Saved data entries:
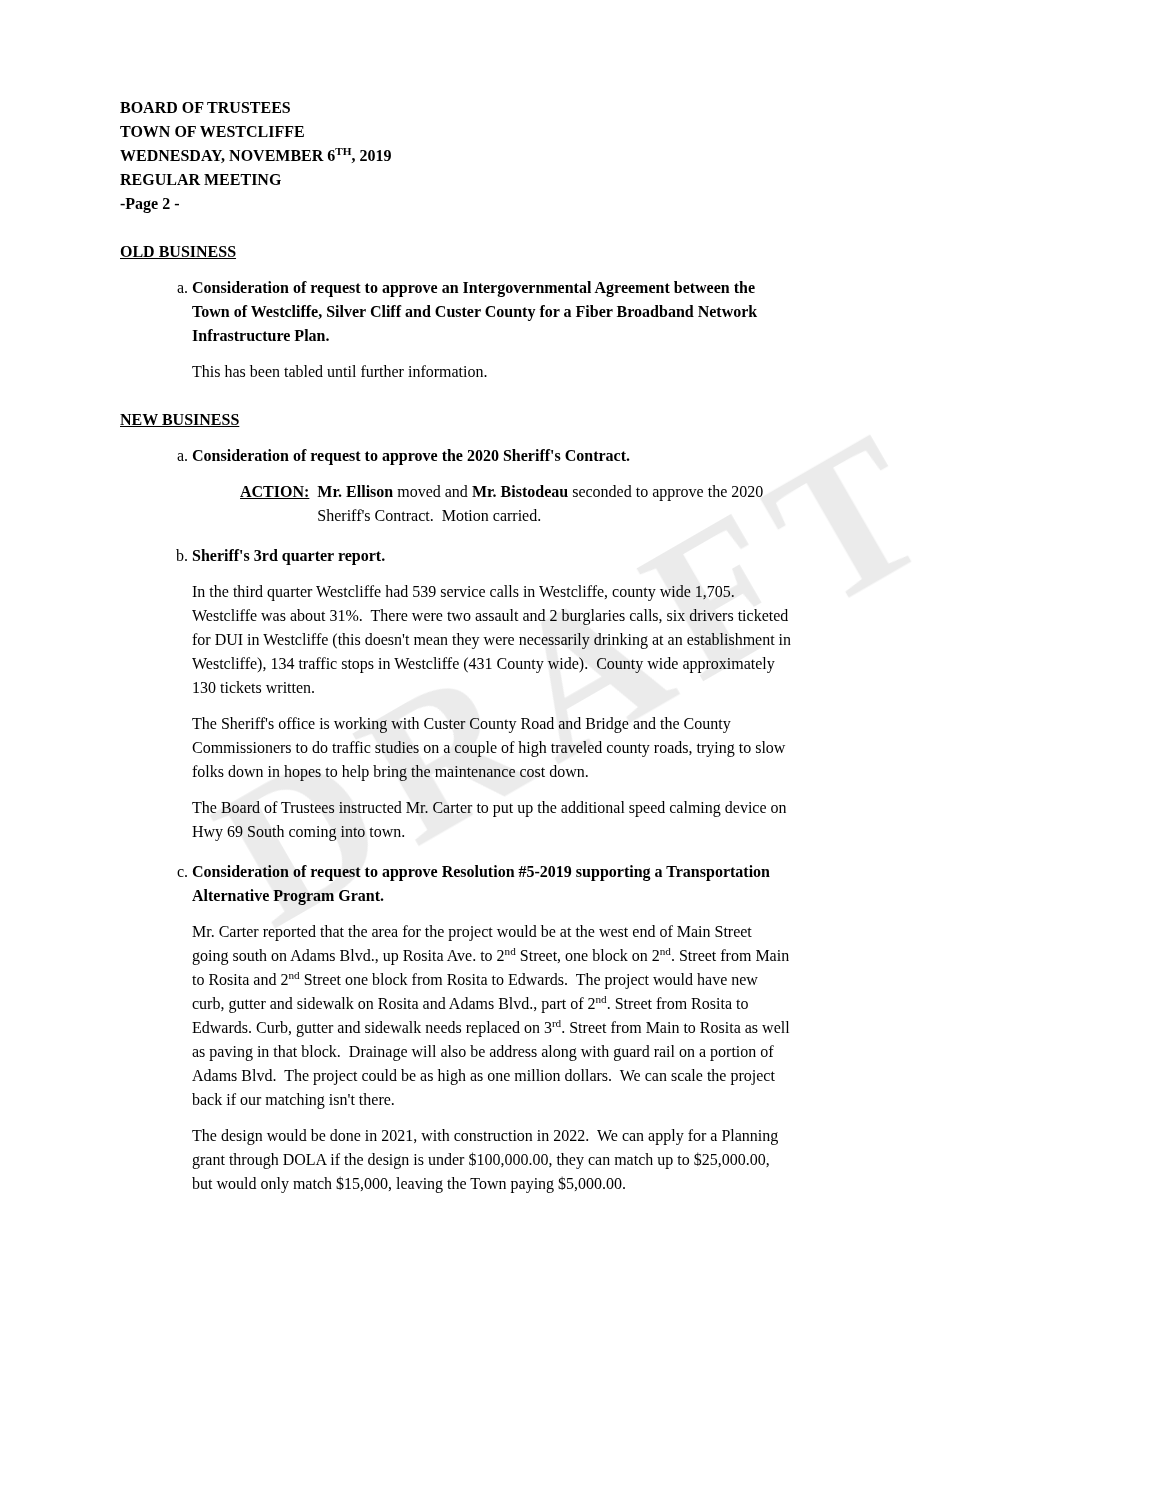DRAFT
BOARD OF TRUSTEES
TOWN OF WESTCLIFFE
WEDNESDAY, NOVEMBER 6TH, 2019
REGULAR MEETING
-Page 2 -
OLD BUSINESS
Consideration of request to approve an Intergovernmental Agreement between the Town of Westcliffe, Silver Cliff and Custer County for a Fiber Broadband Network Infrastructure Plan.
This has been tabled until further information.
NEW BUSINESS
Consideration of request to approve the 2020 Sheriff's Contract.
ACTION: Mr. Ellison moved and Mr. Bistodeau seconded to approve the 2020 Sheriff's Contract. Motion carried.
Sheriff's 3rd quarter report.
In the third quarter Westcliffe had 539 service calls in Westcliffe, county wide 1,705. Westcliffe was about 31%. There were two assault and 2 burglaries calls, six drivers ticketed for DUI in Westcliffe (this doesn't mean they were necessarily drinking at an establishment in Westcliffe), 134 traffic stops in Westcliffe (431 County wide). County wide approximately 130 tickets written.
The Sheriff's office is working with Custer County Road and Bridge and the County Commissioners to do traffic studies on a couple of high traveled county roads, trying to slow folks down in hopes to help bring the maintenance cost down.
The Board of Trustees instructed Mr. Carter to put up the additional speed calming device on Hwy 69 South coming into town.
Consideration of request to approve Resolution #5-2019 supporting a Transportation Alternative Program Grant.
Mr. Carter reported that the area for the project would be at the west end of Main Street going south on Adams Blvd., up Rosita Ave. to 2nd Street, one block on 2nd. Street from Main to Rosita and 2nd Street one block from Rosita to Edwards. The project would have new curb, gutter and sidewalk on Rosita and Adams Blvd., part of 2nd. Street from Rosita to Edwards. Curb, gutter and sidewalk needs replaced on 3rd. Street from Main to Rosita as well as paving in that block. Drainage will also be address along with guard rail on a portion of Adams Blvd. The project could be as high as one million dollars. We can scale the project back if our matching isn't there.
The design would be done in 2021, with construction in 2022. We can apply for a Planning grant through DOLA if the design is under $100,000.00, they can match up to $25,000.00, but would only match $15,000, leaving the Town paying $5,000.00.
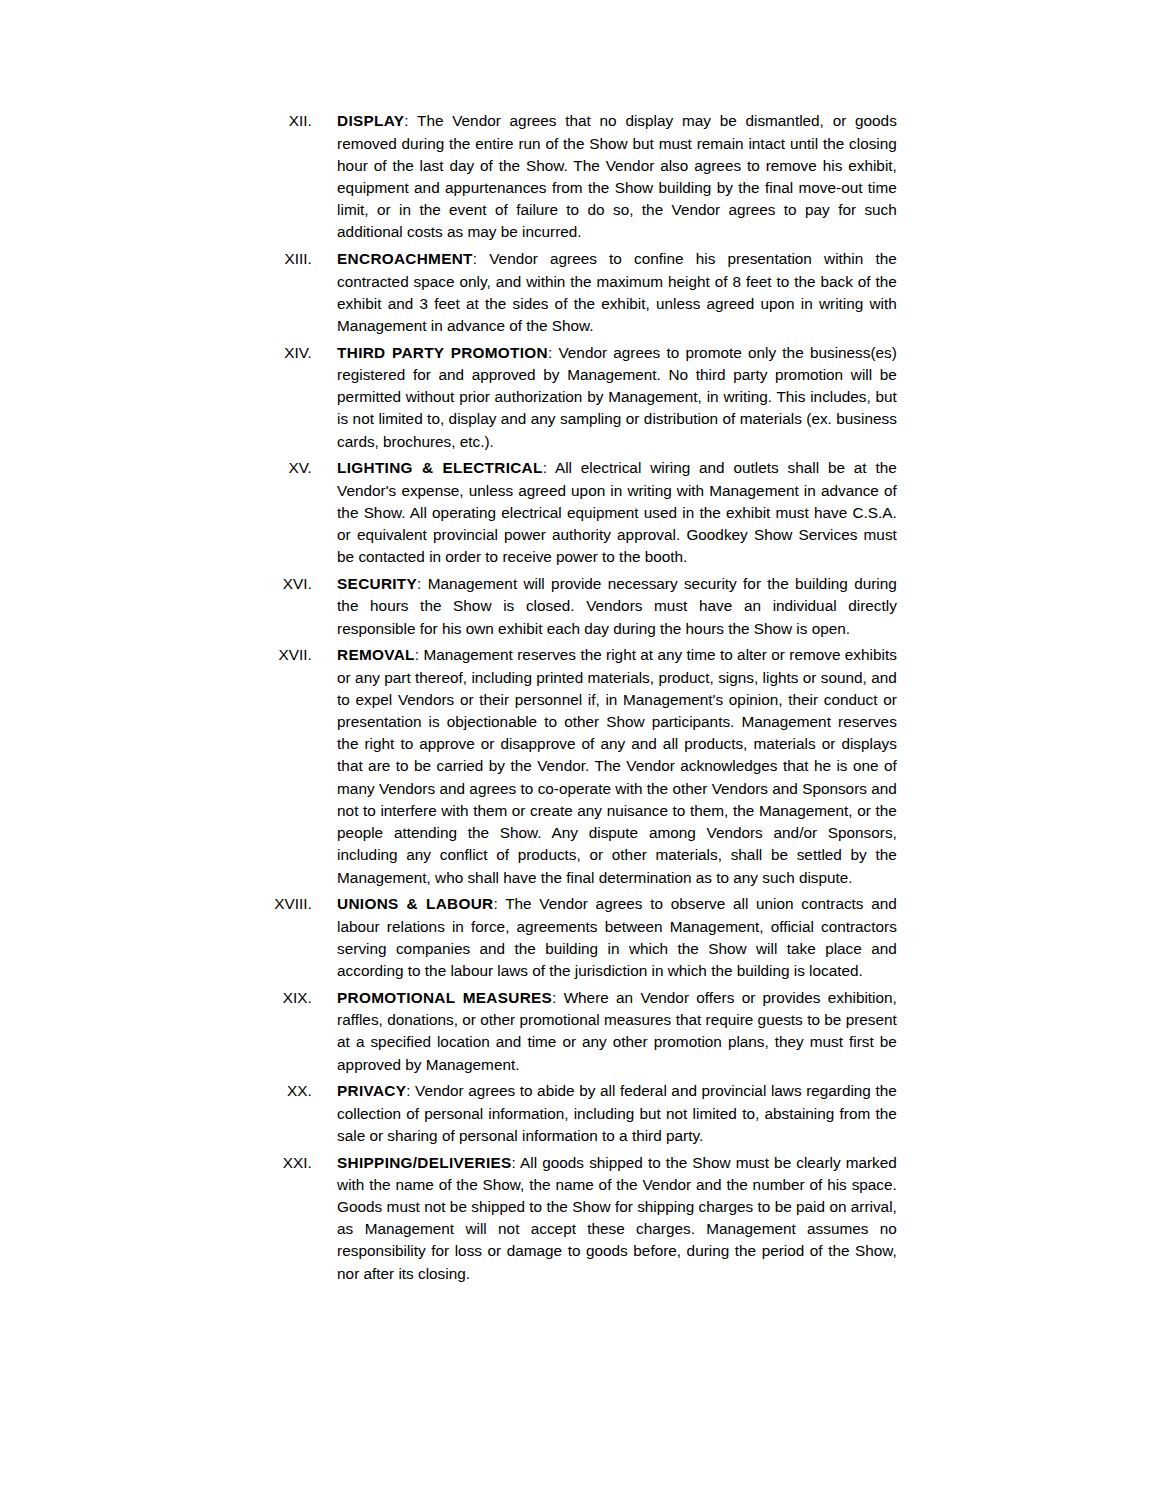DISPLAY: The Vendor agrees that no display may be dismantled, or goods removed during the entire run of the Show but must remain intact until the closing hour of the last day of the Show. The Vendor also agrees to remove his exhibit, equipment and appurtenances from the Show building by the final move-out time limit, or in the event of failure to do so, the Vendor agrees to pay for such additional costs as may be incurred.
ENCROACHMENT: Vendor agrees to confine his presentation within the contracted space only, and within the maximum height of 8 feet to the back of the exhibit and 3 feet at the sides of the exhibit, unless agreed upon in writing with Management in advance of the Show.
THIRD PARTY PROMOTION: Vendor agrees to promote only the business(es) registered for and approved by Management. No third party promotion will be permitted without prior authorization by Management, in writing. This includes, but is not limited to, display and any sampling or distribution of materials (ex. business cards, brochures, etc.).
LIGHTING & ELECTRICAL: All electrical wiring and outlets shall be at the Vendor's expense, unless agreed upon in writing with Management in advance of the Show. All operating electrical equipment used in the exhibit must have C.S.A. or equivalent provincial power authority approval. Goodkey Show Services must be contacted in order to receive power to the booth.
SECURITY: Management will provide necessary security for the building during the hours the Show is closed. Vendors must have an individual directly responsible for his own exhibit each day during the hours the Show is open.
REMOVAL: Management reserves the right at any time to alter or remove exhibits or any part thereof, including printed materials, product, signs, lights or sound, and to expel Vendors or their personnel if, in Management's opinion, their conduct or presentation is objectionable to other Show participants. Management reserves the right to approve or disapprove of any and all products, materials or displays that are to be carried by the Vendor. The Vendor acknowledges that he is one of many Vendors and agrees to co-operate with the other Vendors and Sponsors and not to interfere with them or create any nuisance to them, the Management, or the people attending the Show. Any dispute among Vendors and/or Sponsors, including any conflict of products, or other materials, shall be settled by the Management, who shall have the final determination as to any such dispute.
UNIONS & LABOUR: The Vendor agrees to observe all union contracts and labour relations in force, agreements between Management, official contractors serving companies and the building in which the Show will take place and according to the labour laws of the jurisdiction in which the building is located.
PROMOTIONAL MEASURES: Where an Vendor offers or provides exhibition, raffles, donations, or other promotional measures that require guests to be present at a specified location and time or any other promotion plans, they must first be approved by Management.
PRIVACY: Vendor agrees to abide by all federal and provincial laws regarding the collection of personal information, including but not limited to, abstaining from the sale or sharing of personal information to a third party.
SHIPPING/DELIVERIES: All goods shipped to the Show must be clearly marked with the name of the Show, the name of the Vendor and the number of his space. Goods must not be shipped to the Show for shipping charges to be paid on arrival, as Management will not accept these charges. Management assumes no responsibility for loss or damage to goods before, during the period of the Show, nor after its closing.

Task objective:
Which lines of the data include "Carter"? Copy each of them.

Task response:
The Board of Trustees instructed Mr. Carter to put up the additional speed calming device on Hwy 69 South coming into town.
Mr. Carter reported that the area for the project would be at the west end of Main Street going south on Adams Blvd., up Rosita Ave. to 2nd Street, one block on 2nd. Street from Main to Rosita and 2nd Street one block from Rosita to Edwards. The project would have new curb, gutter and sidewalk on Rosita and Adams Blvd., part of 2nd. Street from Rosita to Edwards. Curb, gutter and sidewalk needs replaced on 3rd. Street from Main to Rosita as well as paving in that block. Drainage will also be address along with guard rail on a portion of Adams Blvd. The project could be as high as one million dollars. We can scale the project back if our matching isn't there.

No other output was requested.